Avion occupée, Avion martyrisée. Mais Avion libérée du joug de la Seconde guerre mondiale, non sans connaître une dernière –jeune- victime.
libération

« Le 2 septembre 1944, le jeune Posadzy âgé à peine d’une vingtaine d’années, tombait, mortellement blessé par balles, lors des combats de la Libération d’Avion. Cette dernière victime, marque la fin pour notre commune de longues années sombres faite pour sa population de privations, de répression, de douleurs et de souffrances mais aussi d’une forte résistance face à l’ennemi nazi. Une foule considérable accompagne Posadzy jusqu’à sa dernière demeure comme si symboliquement elle souhaiter rendre hommage à travers lui à tous ceux qui ont fait le sacrifice de leur vie : victimes des bombardements, Résistants fusillés, déportés dans les camps. » C’est ainsi que Jean-Marc Tellier a ouvert son discours commémoratif au monument aux Morts en présence des élus, des associations d’anciens combattants et de tous les militants de la Paix. Auparavant le premier magistrat, accompagné de Rose-May Schiavon, adjointe, avait déposé une gerbe au pied de la stèle.
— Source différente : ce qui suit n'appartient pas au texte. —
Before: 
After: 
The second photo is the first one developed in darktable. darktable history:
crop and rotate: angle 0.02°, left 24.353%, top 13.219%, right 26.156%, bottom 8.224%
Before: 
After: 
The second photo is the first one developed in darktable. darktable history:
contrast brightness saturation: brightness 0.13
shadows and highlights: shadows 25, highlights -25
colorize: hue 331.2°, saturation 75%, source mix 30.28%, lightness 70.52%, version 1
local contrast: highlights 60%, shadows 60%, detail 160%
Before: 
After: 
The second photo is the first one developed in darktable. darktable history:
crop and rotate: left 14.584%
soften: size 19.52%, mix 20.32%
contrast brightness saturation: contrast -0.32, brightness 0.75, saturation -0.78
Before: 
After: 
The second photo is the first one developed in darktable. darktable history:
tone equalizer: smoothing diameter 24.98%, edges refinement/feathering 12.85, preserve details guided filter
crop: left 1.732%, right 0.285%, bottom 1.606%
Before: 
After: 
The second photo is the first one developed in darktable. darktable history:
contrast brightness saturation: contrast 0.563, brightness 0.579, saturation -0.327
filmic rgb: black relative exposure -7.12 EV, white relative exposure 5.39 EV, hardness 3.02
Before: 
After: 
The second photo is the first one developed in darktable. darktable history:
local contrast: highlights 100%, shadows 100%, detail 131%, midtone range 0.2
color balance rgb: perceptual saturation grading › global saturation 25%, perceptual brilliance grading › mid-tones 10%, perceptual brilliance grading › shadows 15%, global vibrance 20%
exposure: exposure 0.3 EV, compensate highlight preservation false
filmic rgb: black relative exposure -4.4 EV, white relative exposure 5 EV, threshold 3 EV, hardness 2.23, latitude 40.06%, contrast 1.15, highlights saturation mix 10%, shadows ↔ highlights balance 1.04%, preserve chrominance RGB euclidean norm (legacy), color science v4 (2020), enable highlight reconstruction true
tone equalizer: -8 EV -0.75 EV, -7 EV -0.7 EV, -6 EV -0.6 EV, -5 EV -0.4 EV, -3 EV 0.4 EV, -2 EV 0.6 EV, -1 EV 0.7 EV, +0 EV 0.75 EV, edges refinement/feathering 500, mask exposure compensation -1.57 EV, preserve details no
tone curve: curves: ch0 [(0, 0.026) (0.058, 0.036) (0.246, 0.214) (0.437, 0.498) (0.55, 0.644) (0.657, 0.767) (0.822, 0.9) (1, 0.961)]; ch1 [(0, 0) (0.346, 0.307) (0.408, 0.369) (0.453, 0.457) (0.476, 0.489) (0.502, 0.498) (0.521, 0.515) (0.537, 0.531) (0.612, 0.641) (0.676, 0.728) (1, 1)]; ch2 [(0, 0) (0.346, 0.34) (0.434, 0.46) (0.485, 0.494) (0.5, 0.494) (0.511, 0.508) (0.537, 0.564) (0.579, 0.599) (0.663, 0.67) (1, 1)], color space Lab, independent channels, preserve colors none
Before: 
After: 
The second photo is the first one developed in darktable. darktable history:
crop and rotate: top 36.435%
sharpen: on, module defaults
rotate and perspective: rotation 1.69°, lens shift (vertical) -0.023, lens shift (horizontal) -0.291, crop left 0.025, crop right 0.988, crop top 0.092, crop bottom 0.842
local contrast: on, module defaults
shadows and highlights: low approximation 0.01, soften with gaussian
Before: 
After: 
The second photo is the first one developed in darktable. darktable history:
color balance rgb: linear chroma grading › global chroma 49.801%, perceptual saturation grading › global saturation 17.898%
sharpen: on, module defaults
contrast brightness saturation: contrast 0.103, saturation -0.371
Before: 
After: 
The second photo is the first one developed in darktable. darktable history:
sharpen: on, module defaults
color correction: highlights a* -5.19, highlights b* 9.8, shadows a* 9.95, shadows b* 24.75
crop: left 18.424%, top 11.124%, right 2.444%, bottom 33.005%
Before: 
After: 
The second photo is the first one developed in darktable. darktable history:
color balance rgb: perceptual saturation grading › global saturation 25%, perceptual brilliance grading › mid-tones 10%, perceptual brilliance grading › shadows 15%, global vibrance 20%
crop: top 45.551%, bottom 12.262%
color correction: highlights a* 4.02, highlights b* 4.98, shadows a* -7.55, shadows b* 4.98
Et de conclure ainsi : « Si toute cette mémoire s’estompe aujourd’hui par la disparition progressive des principaux témoins, les nouvelles générations se doivent de maintenir le souvenir vivant des souffrances liées à l’Occupation, du sacrifice de ceux qui refusèrent de vivre sous la botte des nazis. » L’actualité politique alarmante de certains pays européens constitue à elle seule un solide rappel quant à la fragilité de nos démocraties.